While it isn't always clear who exactly Johnson is speaking to (or for), he's rather explicit in details about time and place. On "Modern Shakes" he soliloquizes a day "on your rooftop in the spring time," describing the rainfall and a "red wine-colored sky." By the end he is walking along the tracks listening for the "faded sound of you." But like the abstract second person pronoun, it's effectively inconsequential when and where these places exist, if at all. References to city streets, sidewalks, railroad tracks, the sea and times of season – all are thinly veiled allegories for Johnson's large rumination: getting up and getting on. Souvenir presents an individual torn: on the one hand, he's revitalized and excited by finding himself ("Colfax"); on the other hand, he knows its time to let it all go ("Effigy").

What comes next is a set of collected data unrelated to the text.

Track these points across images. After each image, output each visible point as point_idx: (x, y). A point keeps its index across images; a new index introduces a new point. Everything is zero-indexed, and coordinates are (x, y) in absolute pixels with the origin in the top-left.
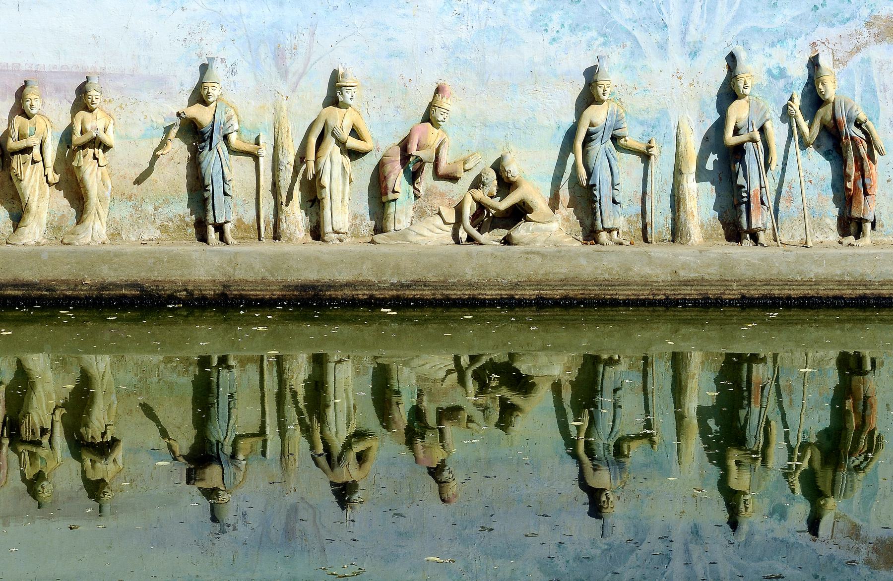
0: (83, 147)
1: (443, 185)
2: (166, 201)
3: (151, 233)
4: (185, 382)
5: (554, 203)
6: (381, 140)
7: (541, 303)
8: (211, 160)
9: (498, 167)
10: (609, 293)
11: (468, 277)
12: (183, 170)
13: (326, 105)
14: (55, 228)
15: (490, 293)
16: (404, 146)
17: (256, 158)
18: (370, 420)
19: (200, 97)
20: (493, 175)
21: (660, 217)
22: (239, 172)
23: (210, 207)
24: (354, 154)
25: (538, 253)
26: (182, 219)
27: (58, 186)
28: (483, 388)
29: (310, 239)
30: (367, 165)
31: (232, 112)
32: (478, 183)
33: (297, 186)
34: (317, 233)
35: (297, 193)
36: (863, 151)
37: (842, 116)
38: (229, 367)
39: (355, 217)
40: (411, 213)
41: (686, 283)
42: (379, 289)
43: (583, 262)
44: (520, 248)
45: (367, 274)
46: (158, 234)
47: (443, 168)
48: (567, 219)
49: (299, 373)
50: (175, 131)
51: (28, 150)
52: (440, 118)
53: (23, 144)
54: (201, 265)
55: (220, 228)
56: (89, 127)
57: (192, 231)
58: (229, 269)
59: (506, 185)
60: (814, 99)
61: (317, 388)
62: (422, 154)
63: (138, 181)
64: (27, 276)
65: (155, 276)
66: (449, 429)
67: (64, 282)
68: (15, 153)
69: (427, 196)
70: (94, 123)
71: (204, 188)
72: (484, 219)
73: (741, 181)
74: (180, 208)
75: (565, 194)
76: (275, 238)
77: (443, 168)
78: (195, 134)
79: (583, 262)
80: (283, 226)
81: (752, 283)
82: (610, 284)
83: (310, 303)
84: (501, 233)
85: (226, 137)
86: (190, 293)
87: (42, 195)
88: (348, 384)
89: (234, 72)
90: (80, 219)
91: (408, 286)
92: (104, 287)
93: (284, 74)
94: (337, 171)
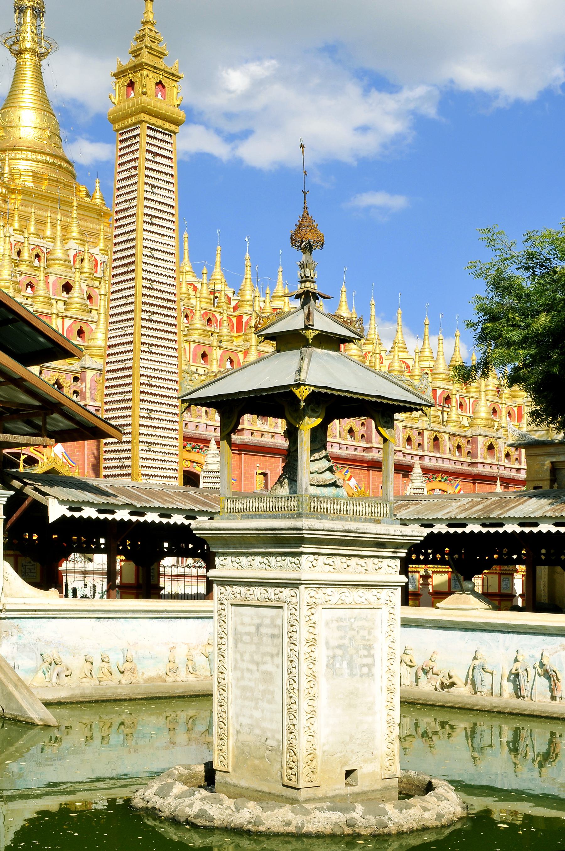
5: (466, 684)
6: (418, 662)
7: (459, 708)
10: (472, 707)
21: (496, 690)
24: (411, 666)
30: (414, 669)
36: (555, 678)
37: (548, 669)
41: (495, 707)
59: (450, 677)
60: (542, 665)
72: (443, 686)
73: (517, 683)
81: (514, 709)
82: (473, 705)
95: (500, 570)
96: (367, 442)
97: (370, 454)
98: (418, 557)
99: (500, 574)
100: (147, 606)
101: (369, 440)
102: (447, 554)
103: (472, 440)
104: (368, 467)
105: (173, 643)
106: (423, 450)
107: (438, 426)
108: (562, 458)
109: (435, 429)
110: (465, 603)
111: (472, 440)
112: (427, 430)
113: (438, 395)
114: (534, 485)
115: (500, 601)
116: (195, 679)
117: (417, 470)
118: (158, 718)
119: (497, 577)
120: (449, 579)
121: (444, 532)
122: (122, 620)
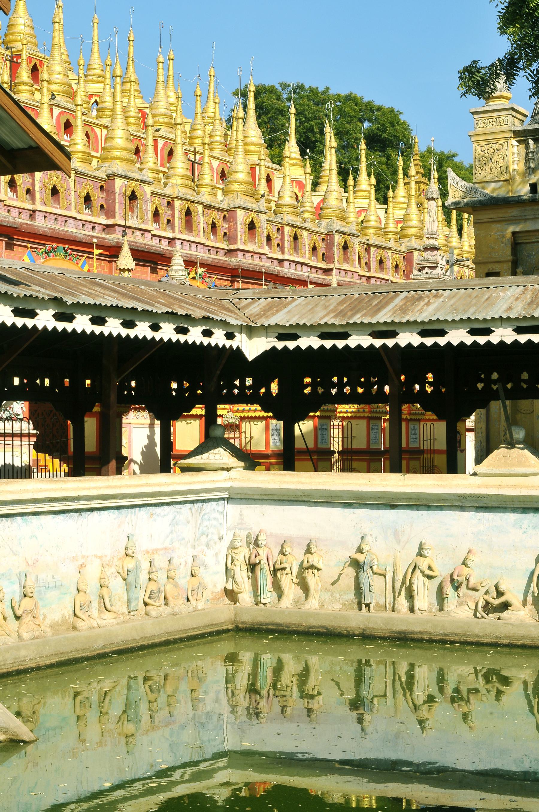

He's experiencing an immense amount of frustration ("I can't remember all these twists and bends/ I'm never leaving, this is it now/ This is where our story ends"), but isn't ready to give up ("I bet it's about time to take this new shot").

Or give it up, because at the crux of Souvenir is just that: a collection of intangible artifacts that serve as reminiscence and catalyst. Taken at face value, Johnson's only mementos are the times he's fucked up ("Turning around, try to remember something good, but I forgot"). But the truth is he understands fully the benefit in acknowledging the past ("nothing's ever lost forever"), and the release in looking to the future ("I know I wont break, but maybe one day, go ahead and burn it up in effigy"). He isn't necessarily prescribing this approach – others believe in stowing the artifacts from your past – but he does endorse it. If you weren't a fan of Banner Pilot before, Souvenir isn't going to change that. But for those craving more introspective, gritty pop-punk, this will certainly suffice.